D’altronde era proprio lui a dire “la modestia è il solo difetto che mi onoro di non avere”.
“Credo che gli uomini più ispirati siano sempre stati degli incredibili egoriferiti: egoisti e narcisisti quanto basta a fare della propria vita un capolavoro. Fin da quella primissima visita rimasi molto incuriosito da questo aspetto dell’epopea dannunziana e quando, due o tre anni fa, sono tornato in visita al Vittoriale ho pensato che sarebbe stato bello riprendere l’idea dei concerti residenti che il destino mi aveva sfilato di mano. Anche se quello al Carcano era stato concepito come un racconto per piano e voce, mentre questo ha un taglio pop-rock che di acustico conserva solo i primi cinque brani”.
Inizio anomalo.
“Lo so. È abbastanza atipico che un concerto pop si apra con un momento intimo. Volendo, però, prendere alle spalle lo spettatore, parto omaggiando Lucio Dalla con una versione voce e pianoforte di ‘Caruso’, una delle canzoni più difficili da cantare in quella dimensione. A Gardone manca il Golfo di Surriento della canzone, ma c’è il lago. E mi piace pensare la protagonista intenta a contemplarne la bellezza ammaliata dal luccichio delle onde. D’altronde ‘Caruso’ era una delle canzoni più amate da mio padre e, ai tempi in cui facevo pianobar, pure uno dei miei cavalli di battaglia. Quindi parto spiazzando il pubblico per poi sparargli una dietro l’altra ‘Se io se lei’, ‘Non ci facciamo compagnia’, ‘Vivimi’, prima di cambiare passo e prendere il largo col resto del repertorio compreso, ovviamente, quello del mio ultimo album, ‘L’inizio’”.
Il tributo a Dalla è anche un omaggio, trentadue anni dopo, al tour di “Cambio” che iniziò a farla conoscere al grande pubblico.
“In quel suo fortunatissimo giro di concerti Lucio volle ospiti me, Samuele Bersani, Angela Baraldi e Paolo Giordano, chitarrista di Pescara che frattanto il Covid s’è portato via. Ricordo che intonavo al piano ‘Cercasi disperatamente amore’ prima che Dalla tornasse in scena per eseguire ‘Cara’. Spesso s’incavolava perché, dopo aver cambiato registro al piano per adattarlo alla mia vocalità, mi dimenticavo di riportarlo su quello originale costringendolo a cantare due toni sopra”.
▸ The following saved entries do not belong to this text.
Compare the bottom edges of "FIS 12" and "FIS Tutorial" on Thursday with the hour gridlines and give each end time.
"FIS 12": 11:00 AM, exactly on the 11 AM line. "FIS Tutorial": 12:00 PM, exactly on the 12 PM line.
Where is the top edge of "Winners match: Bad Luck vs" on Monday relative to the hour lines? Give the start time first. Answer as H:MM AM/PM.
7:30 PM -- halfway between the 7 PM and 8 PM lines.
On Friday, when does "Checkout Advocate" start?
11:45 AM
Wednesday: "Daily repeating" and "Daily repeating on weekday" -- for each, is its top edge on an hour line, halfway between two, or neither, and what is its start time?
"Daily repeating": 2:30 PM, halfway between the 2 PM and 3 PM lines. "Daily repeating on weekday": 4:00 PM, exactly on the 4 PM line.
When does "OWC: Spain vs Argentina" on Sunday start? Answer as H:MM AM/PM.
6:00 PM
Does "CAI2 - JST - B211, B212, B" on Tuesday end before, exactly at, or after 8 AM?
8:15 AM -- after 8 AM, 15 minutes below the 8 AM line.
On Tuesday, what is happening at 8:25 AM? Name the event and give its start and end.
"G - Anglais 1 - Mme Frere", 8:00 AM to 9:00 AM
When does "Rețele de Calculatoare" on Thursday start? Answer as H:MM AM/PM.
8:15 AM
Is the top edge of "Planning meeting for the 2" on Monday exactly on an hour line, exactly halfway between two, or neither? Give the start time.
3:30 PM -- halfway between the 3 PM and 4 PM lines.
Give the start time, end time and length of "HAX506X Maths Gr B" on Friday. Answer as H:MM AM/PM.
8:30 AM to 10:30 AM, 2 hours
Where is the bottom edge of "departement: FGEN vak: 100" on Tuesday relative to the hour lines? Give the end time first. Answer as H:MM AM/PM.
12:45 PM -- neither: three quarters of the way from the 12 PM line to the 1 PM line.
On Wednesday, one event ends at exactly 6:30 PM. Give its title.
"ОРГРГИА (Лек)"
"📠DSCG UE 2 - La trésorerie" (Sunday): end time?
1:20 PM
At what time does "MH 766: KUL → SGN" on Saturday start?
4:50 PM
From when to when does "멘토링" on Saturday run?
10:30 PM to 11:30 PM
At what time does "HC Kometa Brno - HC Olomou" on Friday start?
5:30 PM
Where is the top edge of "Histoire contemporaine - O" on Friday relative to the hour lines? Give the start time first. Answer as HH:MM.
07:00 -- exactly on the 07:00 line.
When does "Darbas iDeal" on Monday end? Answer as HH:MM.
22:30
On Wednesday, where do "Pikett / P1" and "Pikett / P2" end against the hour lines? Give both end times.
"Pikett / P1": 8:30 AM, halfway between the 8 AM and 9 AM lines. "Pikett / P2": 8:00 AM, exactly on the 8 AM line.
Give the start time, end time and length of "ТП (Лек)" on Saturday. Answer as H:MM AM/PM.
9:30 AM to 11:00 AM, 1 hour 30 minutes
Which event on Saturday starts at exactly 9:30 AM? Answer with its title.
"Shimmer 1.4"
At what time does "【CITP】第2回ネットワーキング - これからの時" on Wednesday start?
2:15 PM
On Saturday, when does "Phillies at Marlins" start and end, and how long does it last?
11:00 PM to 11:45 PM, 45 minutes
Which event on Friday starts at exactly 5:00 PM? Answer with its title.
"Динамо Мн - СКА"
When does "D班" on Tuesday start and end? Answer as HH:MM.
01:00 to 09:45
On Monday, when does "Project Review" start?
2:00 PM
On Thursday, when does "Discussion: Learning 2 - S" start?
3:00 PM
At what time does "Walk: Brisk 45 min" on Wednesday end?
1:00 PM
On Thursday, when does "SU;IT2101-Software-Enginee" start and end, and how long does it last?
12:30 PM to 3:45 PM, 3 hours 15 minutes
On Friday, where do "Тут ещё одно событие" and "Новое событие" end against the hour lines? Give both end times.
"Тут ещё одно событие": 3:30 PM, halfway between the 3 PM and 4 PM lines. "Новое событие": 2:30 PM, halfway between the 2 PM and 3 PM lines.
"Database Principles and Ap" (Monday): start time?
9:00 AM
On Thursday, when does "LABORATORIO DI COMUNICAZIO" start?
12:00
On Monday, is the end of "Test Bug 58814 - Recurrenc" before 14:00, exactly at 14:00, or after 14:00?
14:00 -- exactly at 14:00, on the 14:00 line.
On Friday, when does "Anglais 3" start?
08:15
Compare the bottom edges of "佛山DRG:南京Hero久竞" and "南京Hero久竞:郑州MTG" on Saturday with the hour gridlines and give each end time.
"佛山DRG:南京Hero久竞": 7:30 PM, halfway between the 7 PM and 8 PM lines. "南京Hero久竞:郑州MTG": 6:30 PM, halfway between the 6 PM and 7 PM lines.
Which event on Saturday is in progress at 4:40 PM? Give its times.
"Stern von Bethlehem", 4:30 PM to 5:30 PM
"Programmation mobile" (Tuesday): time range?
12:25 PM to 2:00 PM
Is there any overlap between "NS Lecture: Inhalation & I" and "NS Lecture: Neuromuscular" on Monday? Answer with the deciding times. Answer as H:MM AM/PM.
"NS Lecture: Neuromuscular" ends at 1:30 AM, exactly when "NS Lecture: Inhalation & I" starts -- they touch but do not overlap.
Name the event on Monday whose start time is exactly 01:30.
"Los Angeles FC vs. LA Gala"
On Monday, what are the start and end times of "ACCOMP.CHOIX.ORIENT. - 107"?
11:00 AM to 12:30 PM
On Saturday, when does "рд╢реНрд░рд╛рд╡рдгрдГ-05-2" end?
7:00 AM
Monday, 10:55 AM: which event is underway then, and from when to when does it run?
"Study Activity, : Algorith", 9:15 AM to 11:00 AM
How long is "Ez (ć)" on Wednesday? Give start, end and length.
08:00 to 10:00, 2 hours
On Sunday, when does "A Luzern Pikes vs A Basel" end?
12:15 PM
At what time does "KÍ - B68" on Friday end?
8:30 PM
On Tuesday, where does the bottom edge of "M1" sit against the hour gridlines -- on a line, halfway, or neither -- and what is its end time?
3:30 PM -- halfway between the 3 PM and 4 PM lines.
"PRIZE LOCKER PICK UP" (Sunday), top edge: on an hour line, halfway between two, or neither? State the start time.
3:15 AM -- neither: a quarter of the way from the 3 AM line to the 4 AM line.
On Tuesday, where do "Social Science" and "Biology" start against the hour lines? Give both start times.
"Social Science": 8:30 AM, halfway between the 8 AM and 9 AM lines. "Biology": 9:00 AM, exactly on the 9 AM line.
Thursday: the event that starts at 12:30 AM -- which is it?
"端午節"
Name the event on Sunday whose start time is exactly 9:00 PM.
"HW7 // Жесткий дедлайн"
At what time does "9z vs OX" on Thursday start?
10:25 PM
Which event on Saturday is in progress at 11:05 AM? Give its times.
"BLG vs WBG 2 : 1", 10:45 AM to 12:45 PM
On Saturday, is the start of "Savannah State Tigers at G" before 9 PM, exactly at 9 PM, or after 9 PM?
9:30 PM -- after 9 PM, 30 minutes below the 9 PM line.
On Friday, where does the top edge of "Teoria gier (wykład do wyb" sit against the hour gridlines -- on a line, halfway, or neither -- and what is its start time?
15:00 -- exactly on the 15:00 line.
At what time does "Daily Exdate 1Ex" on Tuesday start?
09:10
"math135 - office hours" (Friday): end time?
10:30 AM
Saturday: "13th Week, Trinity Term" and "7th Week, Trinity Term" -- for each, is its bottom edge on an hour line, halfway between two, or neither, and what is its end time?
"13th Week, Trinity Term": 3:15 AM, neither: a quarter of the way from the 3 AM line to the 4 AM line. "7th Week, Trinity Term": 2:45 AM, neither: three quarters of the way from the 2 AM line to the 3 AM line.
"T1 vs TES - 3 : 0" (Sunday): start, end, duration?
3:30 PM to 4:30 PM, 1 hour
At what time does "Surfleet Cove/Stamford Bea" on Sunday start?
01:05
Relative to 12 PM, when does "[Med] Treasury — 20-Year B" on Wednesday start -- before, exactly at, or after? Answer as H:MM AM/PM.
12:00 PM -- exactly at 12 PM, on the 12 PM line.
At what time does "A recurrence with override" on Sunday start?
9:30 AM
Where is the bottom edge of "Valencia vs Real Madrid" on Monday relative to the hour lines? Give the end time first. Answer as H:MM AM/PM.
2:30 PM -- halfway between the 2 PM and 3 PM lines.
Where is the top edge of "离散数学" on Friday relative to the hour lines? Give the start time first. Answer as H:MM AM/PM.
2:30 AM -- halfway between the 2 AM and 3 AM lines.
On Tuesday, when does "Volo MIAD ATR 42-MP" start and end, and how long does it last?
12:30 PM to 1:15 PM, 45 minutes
Del Vittoriale D’Annunzio diceva “tutto qui è dunque una forma della mia mente, un aspetto della mia anima, una prova del mio fervore”. E lei ce l’ha un luogo a forma della sua mente?
“No, io uno spazio specifico in cui trasporre la mia anima non ce l’ho. D’Annunzio è un uomo che ha cambiato tante città, che ha amato tante donne, che non ha mai avuto paura di essere giudicato, mosso, come dicevo, da un egoismo che a me è mancato. Forse perché prima di fare questo che fatico ancora a considerare un mestiere ho lavorato in cantiere e quindi so di essere stato incredibilmente fortunato”.
“Ama il tuo sogno se pur ti tormenta” diceva il Vate...
“Quando, non riuscendo a vivere solo di musica, facevo il geometra, pure io ero tormentato dal mio sogno. Mi promisi pure che se entro i trent’anni non fossi riuscito a sfondare avrei abbandonato la musica per non dover sopportare ulteriormente quello stillicidio”. Ci ha pensato il successo di “Liberatemi”, quasi sul filo di lana, a evitare l’irreparabile.